[People photos with keypoints]
== Segment start ==

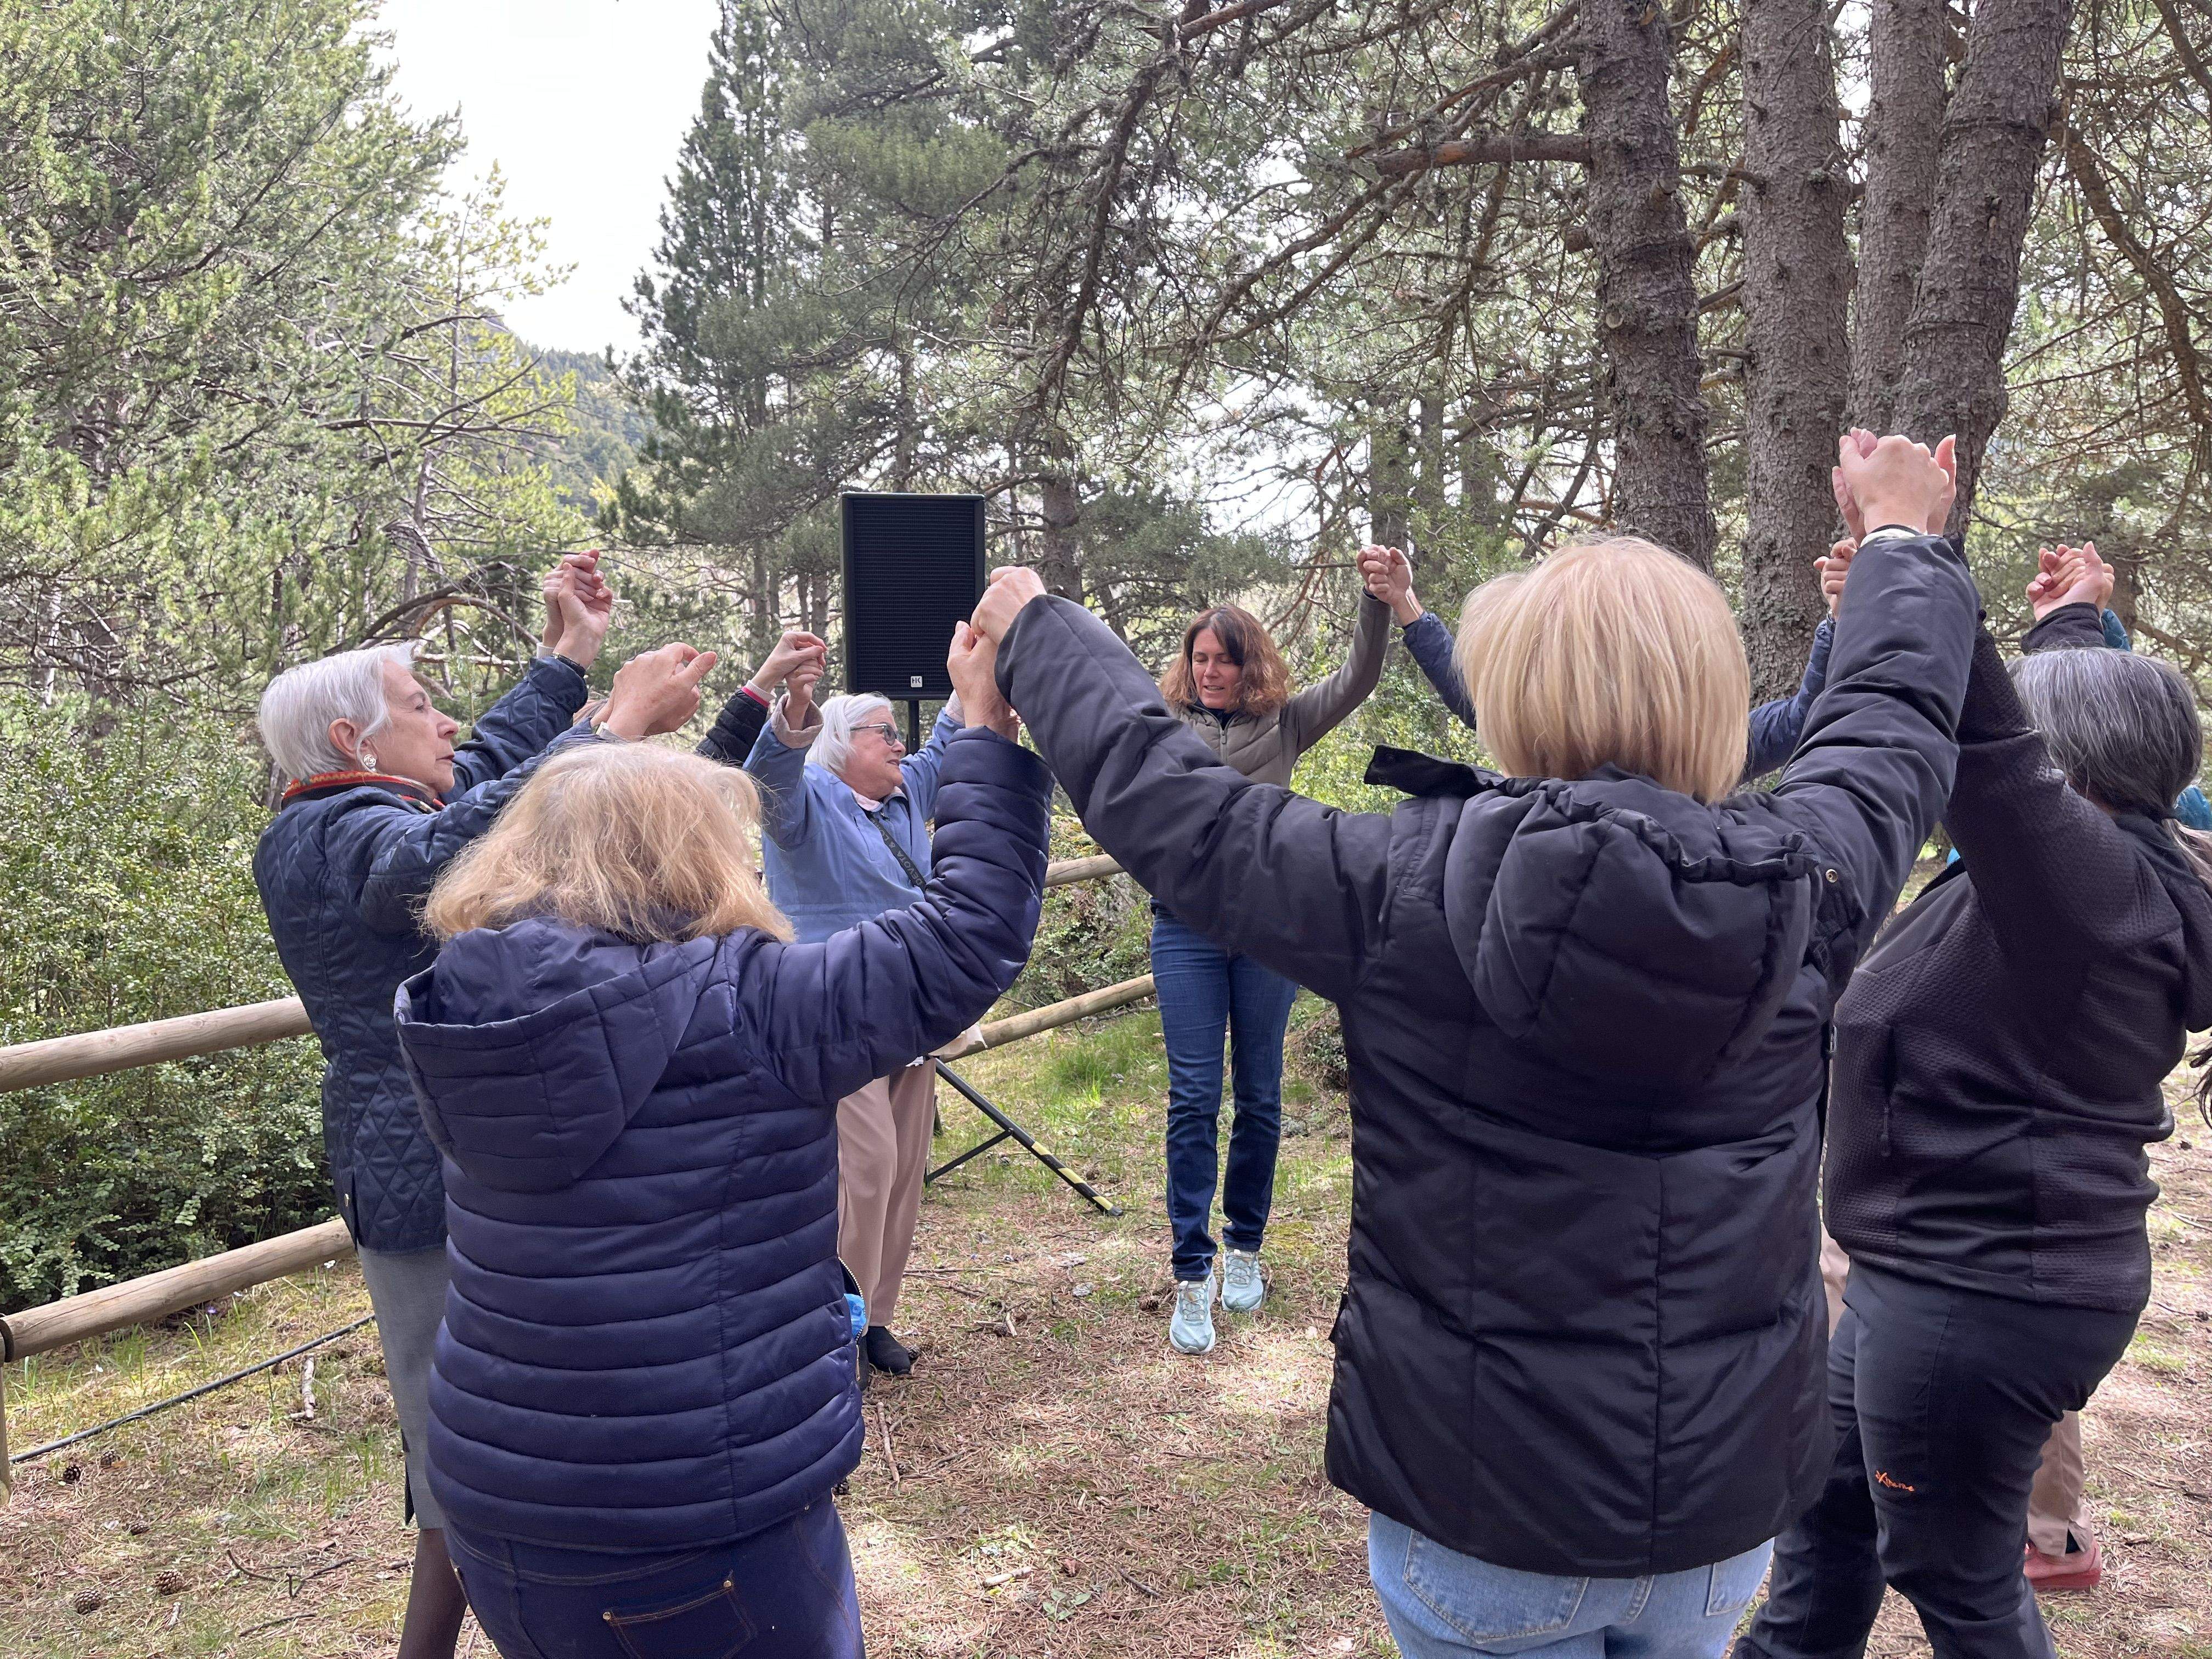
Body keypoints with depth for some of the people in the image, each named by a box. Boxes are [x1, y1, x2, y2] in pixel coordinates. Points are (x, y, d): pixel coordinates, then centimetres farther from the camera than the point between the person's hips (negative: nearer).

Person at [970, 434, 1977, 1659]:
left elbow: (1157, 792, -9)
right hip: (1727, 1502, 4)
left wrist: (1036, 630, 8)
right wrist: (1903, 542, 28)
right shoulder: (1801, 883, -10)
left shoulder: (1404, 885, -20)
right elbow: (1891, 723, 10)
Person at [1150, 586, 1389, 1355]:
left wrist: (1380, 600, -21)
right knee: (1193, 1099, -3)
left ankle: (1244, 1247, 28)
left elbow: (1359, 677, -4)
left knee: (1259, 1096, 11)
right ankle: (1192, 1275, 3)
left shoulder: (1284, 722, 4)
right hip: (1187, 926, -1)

== Segment end ==
== Segment start ==

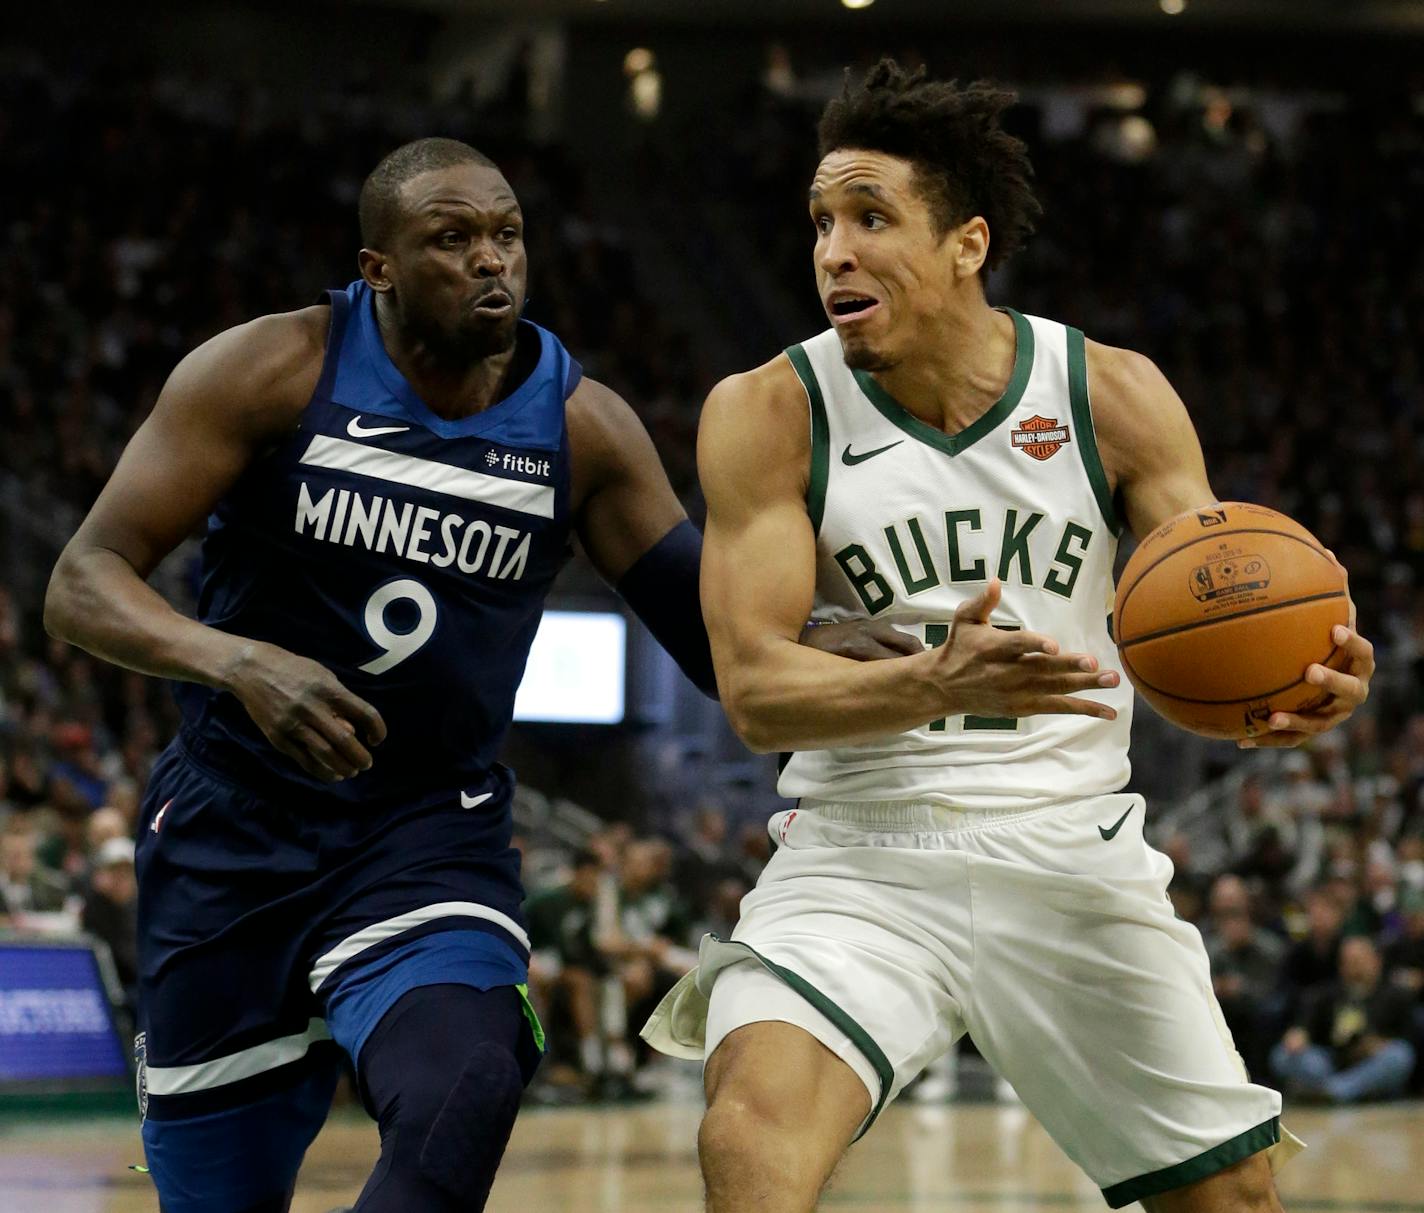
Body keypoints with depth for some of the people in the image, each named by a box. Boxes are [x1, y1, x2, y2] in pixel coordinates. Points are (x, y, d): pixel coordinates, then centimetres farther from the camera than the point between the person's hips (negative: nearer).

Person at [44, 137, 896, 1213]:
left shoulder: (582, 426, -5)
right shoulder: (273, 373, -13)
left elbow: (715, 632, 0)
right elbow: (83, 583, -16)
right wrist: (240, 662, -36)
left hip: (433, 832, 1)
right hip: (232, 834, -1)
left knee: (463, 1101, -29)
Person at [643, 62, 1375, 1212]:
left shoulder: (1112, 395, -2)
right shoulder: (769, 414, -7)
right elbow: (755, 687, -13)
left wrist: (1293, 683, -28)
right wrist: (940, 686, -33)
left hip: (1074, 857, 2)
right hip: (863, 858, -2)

== Segment end ==
== Segment start ==

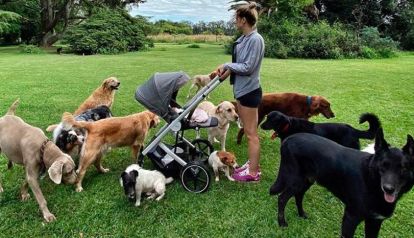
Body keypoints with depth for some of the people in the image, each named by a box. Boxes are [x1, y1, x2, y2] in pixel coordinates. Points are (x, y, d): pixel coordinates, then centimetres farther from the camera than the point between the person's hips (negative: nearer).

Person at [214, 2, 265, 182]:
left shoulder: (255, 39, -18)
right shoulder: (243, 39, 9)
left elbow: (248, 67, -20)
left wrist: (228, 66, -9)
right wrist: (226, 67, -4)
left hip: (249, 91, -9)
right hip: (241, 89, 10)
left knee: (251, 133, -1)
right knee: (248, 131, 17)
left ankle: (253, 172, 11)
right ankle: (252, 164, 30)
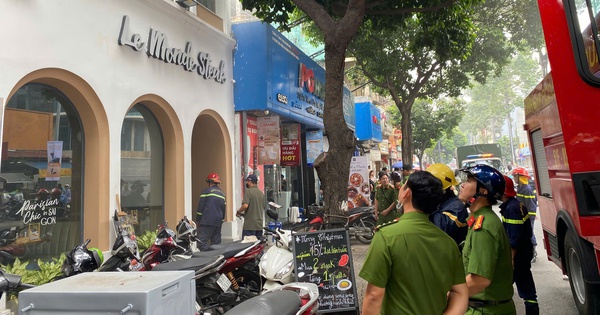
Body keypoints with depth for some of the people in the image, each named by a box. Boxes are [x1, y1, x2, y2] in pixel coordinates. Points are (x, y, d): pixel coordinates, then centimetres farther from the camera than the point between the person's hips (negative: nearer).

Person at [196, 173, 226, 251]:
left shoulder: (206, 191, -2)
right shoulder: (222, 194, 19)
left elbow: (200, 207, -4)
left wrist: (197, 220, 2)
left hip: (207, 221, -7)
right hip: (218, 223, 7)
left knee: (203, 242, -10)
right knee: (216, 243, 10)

== Segment end ==

_Task goal_
Check every line above for the string "ankle", and copy the ones that have it.

_Answer box_
left ankle: (1244, 1247, 28)
right ankle: (1192, 1275, 3)
left ankle: (253, 172, 11)
right ankle: (252, 164, 30)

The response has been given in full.